**DATASET RECORDS**
———
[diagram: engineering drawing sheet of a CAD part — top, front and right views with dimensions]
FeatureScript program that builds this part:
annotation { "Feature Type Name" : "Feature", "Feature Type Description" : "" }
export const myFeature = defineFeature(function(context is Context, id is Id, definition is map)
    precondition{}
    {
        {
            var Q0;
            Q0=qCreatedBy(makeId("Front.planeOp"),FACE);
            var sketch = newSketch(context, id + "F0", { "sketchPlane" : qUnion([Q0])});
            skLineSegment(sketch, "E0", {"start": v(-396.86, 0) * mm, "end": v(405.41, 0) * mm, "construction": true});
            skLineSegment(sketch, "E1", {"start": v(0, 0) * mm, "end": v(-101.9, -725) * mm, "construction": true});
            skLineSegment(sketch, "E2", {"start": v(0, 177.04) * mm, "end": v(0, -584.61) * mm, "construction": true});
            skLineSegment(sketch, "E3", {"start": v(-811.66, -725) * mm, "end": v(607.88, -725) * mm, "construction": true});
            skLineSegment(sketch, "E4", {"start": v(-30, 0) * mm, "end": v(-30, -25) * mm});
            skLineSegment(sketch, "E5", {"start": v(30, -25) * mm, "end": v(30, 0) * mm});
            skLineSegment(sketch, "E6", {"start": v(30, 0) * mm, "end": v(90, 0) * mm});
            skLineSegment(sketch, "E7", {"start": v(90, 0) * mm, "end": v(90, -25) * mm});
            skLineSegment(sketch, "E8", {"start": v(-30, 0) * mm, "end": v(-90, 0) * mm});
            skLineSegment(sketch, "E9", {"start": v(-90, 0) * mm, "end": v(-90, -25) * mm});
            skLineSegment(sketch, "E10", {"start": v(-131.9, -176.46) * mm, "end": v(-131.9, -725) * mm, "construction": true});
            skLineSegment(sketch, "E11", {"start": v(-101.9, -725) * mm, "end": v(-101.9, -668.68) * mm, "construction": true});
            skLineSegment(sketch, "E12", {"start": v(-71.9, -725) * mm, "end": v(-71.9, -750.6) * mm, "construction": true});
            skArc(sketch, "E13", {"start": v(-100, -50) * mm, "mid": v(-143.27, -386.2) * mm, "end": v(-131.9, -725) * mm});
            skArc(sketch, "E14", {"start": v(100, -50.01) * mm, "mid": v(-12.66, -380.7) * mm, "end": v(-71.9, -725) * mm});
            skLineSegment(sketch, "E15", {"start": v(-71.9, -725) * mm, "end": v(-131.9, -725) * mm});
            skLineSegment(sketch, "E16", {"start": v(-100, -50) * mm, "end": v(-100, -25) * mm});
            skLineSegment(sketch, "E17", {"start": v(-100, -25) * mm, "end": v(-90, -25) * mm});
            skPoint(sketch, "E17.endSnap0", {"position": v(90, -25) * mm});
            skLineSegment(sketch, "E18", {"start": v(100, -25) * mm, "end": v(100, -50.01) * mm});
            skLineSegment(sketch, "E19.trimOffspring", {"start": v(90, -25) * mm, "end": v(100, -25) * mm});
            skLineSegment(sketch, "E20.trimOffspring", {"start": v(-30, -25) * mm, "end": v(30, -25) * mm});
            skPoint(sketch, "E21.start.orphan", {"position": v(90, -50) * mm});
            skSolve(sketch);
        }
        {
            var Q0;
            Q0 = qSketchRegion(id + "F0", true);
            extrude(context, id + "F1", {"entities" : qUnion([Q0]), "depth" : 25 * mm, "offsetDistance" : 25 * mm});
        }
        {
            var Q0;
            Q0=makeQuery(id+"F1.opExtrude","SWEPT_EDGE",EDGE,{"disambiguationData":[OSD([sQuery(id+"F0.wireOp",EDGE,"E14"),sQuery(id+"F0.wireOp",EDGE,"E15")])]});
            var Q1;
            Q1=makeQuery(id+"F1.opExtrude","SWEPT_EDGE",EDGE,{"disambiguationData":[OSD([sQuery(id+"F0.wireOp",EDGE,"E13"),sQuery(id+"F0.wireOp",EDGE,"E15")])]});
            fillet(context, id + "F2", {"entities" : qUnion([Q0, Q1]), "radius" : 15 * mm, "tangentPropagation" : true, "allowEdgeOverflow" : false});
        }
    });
———
**SET PROBLEM**
Write out all of the rows above again, line for line, changing nothing.

**SOLUTION FOR THIS EXERCISE**
[diagram: engineering drawing sheet of a CAD part — top, front and right views with dimensions]
FeatureScript program that builds this part:
annotation { "Feature Type Name" : "Feature", "Feature Type Description" : "" }
export const myFeature = defineFeature(function(context is Context, id is Id, definition is map)
    precondition{}
    {
        {
            var Q0;
            Q0=qCreatedBy(makeId("Front.planeOp"),FACE);
            var sketch = newSketch(context, id + "F0", { "sketchPlane" : qUnion([Q0])});
            skLineSegment(sketch, "E0", {"start": v(-396.86, 0) * mm, "end": v(405.41, 0) * mm, "construction": true});
            skLineSegment(sketch, "E1", {"start": v(0, 0) * mm, "end": v(-101.9, -725) * mm, "construction": true});
            skLineSegment(sketch, "E2", {"start": v(0, 177.04) * mm, "end": v(0, -584.61) * mm, "construction": true});
            skLineSegment(sketch, "E3", {"start": v(-811.66, -725) * mm, "end": v(607.88, -725) * mm, "construction": true});
            skLineSegment(sketch, "E4", {"start": v(-30, 0) * mm, "end": v(-30, -25) * mm});
            skLineSegment(sketch, "E5", {"start": v(30, -25) * mm, "end": v(30, 0) * mm});
            skLineSegment(sketch, "E6", {"start": v(30, 0) * mm, "end": v(90, 0) * mm});
            skLineSegment(sketch, "E7", {"start": v(90, 0) * mm, "end": v(90, -25) * mm});
            skLineSegment(sketch, "E8", {"start": v(-30, 0) * mm, "end": v(-90, 0) * mm});
            skLineSegment(sketch, "E9", {"start": v(-90, 0) * mm, "end": v(-90, -25) * mm});
            skLineSegment(sketch, "E10", {"start": v(-131.9, -176.46) * mm, "end": v(-131.9, -725) * mm, "construction": true});
            skLineSegment(sketch, "E11", {"start": v(-101.9, -725) * mm, "end": v(-101.9, -668.68) * mm, "construction": true});
            skLineSegment(sketch, "E12", {"start": v(-71.9, -725) * mm, "end": v(-71.9, -750.6) * mm, "construction": true});
            skArc(sketch, "E13", {"start": v(-100, -50) * mm, "mid": v(-143.27, -386.2) * mm, "end": v(-131.9, -725) * mm});
            skArc(sketch, "E14", {"start": v(100, -50.01) * mm, "mid": v(-12.66, -380.7) * mm, "end": v(-71.9, -725) * mm});
            skLineSegment(sketch, "E15", {"start": v(-71.9, -725) * mm, "end": v(-131.9, -725) * mm});
            skLineSegment(sketch, "E16", {"start": v(-100, -50) * mm, "end": v(-100, -25) * mm});
            skLineSegment(sketch, "E17", {"start": v(-100, -25) * mm, "end": v(-90, -25) * mm});
            skPoint(sketch, "E17.endSnap0", {"position": v(90, -25) * mm});
            skLineSegment(sketch, "E18", {"start": v(100, -25) * mm, "end": v(100, -50.01) * mm});
            skLineSegment(sketch, "E19.trimOffspring", {"start": v(90, -25) * mm, "end": v(100, -25) * mm});
            skLineSegment(sketch, "E20.trimOffspring", {"start": v(-30, -25) * mm, "end": v(30, -25) * mm});
            skPoint(sketch, "E21.start.orphan", {"position": v(90, -50) * mm});
            skSolve(sketch);
        }
        {
            var Q0;
            Q0 = qSketchRegion(id + "F0", true);
            extrude(context, id + "F1", {"entities" : qUnion([Q0]), "depth" : 25 * mm, "offsetDistance" : 25 * mm});
        }
        {
            var Q0;
            Q0=makeQuery(id+"F1.opExtrude","SWEPT_EDGE",EDGE,{"disambiguationData":[OSD([sQuery(id+"F0.wireOp",EDGE,"E14"),sQuery(id+"F0.wireOp",EDGE,"E15")])]});
            var Q1;
            Q1=makeQuery(id+"F1.opExtrude","SWEPT_EDGE",EDGE,{"disambiguationData":[OSD([sQuery(id+"F0.wireOp",EDGE,"E13"),sQuery(id+"F0.wireOp",EDGE,"E15")])]});
            fillet(context, id + "F2", {"entities" : qUnion([Q0, Q1]), "radius" : 15 * mm, "tangentPropagation" : true, "allowEdgeOverflow" : false});
        }
    });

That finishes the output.